Vols Stirred Up by Underdog Status

By WARD GOSSETT
Assistant Sports Editor

TEMPE, Ariz. -- A bubbling Tennessee teapot tempest could boil over tonight. When oddsmakers bestowed favored status on Nebraska for this evening's Fiesta Bowl, they threw a kerosene-soaked stick on a well-kindled fire.

Since early December when the bowl matchups were announced, there have been questions about the degree of the Vols' eagerness to return to the Fiesta without so much at stake as last January.

Does 9-2 Tennessee belong at the site of its national championship, playing against 12-1 Nebraska, college football's team of the '90s? Are the Volunteers motivated, and what could possibly motivate them?

"Tennessee is a couple of plays from being in the national championship game," said Charlie McBride, Nebraska's legendary defensive coordinator. "You have to have a little bit of luck for a season like that. We learned that from games against Missouri and Kansas State in years when we've been there.

'When I look at past years, they are as tough a football team as we've had (to play), including national championship games."

So, yes, Tennessee belongs here, at least in McBride's estimation, but he isn't alone.

"Just a few points separate both teams from being in New Orleans. Nothing against Florida State or Virginia Tech, but the two best teams in college football are here," said Ralph Brown, Nebraska's All-America defensive back. "We're looking at this as the national championship game."

UT coach Phillip Fulmer wouldn't disagree.

"Nebraska's lost five games in the last two years; we've lost two games in the last two years. This game is a matchup of the last two national champions," Fulmer said. "We both had our opportunities, so this is about as close as one can get."

When the Cornhuskers lost to Texas, they knew there was a chance they too would miss the boat to New Orleans, where unbeatens Virginia Tech and Florida State will square off Tuesday to decide this year's national champ.

"The big thing for us was being able to play a good team, a team we respected," Nebraska I-back Dan Alexander said, emphasizing that UT was such an opponent.

The Cornhuskers' motivation is setting the stage for a 2000 national title run.

"It's what we did in '97 for the '98 season," offensive tackle Adam Julch said. "We want to use this as a springboard for next year."

Tennessee's incentive? Writing the first chapter of a similar scenario, sure, but the Vols are also contemplating repeating last year's Fiesta Bowl championship, regaining respect and exacting a measure of revenge.

The respect thing never seems to get old.

The Vols this year seemed to take one step forward and two steps back before finally dotting each "I" and crossing each "T" to finish the '99 season with a very modest -- by Tennessee football standards -- two-game win streak.

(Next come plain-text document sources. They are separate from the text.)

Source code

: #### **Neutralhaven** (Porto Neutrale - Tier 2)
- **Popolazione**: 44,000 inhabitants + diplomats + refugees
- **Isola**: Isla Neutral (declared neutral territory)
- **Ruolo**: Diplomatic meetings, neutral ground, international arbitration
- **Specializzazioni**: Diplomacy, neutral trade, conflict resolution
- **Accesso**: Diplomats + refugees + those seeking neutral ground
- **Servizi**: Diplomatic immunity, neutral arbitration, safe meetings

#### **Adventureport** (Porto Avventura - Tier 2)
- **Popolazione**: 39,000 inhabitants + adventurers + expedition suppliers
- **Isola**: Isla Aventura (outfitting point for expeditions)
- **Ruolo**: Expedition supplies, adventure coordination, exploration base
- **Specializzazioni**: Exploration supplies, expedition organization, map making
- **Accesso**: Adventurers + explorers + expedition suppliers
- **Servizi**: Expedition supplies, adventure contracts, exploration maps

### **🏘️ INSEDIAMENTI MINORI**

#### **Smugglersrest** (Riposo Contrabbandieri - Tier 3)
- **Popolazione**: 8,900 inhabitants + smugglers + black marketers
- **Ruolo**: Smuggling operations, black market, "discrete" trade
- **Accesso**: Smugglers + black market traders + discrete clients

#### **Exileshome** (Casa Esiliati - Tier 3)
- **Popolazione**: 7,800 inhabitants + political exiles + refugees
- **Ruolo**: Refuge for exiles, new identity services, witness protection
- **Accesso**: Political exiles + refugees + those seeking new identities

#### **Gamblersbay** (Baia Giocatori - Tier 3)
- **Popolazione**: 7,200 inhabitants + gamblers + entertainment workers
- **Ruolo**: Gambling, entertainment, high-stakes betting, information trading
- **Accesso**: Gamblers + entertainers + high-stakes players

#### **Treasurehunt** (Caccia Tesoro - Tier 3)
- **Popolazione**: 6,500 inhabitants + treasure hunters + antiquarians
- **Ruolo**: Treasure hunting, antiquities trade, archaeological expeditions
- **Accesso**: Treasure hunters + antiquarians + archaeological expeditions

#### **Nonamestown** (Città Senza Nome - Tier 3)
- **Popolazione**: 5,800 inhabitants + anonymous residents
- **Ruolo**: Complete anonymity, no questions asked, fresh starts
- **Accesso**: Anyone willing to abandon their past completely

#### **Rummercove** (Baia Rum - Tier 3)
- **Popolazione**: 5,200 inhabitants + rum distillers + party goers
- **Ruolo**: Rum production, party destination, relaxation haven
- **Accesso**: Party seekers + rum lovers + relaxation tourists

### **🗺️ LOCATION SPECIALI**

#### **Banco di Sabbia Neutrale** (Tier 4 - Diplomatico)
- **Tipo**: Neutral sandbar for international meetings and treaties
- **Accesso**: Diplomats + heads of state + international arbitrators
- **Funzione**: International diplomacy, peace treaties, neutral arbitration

"You lose a game, maybe two, and all of a sudden people are talking like you're not part of the national championship thing," UT defensive end Shaun Ellis said. "People still don't talk about us when they talk about the Florida States and Nebraskas."

A loss to Florida early crippled UT's national repeat hopes, and the stunning upset at Arkansas severed the Vols from this season's national championship tree.

"We lost some (respect) this year because we didn't do as well. That's part of it," center Spencer Riley said. "But we're four-point underdogs going into this ballgame, and I think we deserve more respect than that.

"Then again, we've played in three straight (postseason) games where we were underdogs and won two of 'em, so I don't mind being the underdog. It would be huge for us to beat these guys -- for us, for the fans and for the program," Riley added.

A victory would make this the first class of Tennessee seniors to end each of their college football seasons with 10 or more wins. It would give UT five straight seasons of top-five finishes. And beating Nebraska would be the school's 700th victory all-time.

"All of that is good and important, but it's really respect and payback," said quarterback Tee Martin, who's more than ready to play after a serious bout with the flu early last week. "These guys took it to us pretty good two years ago, and a win over them would help set things straight."

Only Texas' 36-13 victory over Tennessee in the 1969 Cotton Bowl kept Nebraska's 42-17 Orange Bowl decision two years ago from being the most lopsided loss in the Vols' extensive bowl history.

"We had held Nebraska to 64 yards rushing in the first half and had things, other than a couple of turnovers that cost us points probably, going OK," Fulmer said. "It wasn't great, but it was OK. We were very embarrassed by the second half of that game.

"It will be a challenge, but we're going to try to do better."

Tennessee was criticized for not being able to handle the Cornhuskers physically and made changes in its strength and conditioning program, but Nebraska coach Frank Solich tried his best to diffuse this particular UT motivational tool.

"In the second half, we were able to get rolling," Solich, an assistant coach at the time, said of the '98 meeting in Miami. "That can happen to anybody where all of a sudden another team, things start clicking well for them. No matter how good a team you have, if the other guy starts rolling, you can have problems.

"Tennessee was a much better football team than what that score indicated. There was a lot of talk about them not playing physical football at that time, and I don't think that's the case. They were physical," Solich said.

"I think they learned some things, but you don't win as many games as they do by tripping people all the time. They play physical football and have for some time."

Tennessee has focused all week on doing just that.

'It's cranked up,' Fulmer said of his team's attitude. "I couldn't have asked any more from the players. They have been mentally sharp and focused on our plan."

Yes, the Vols have come to play, as evidenced by a comment from safety Deon Grant when told of Nebraska's springboard-for-2000 talk.

"I guess we'll just have to take the spring out of their board, huh?" Grant said.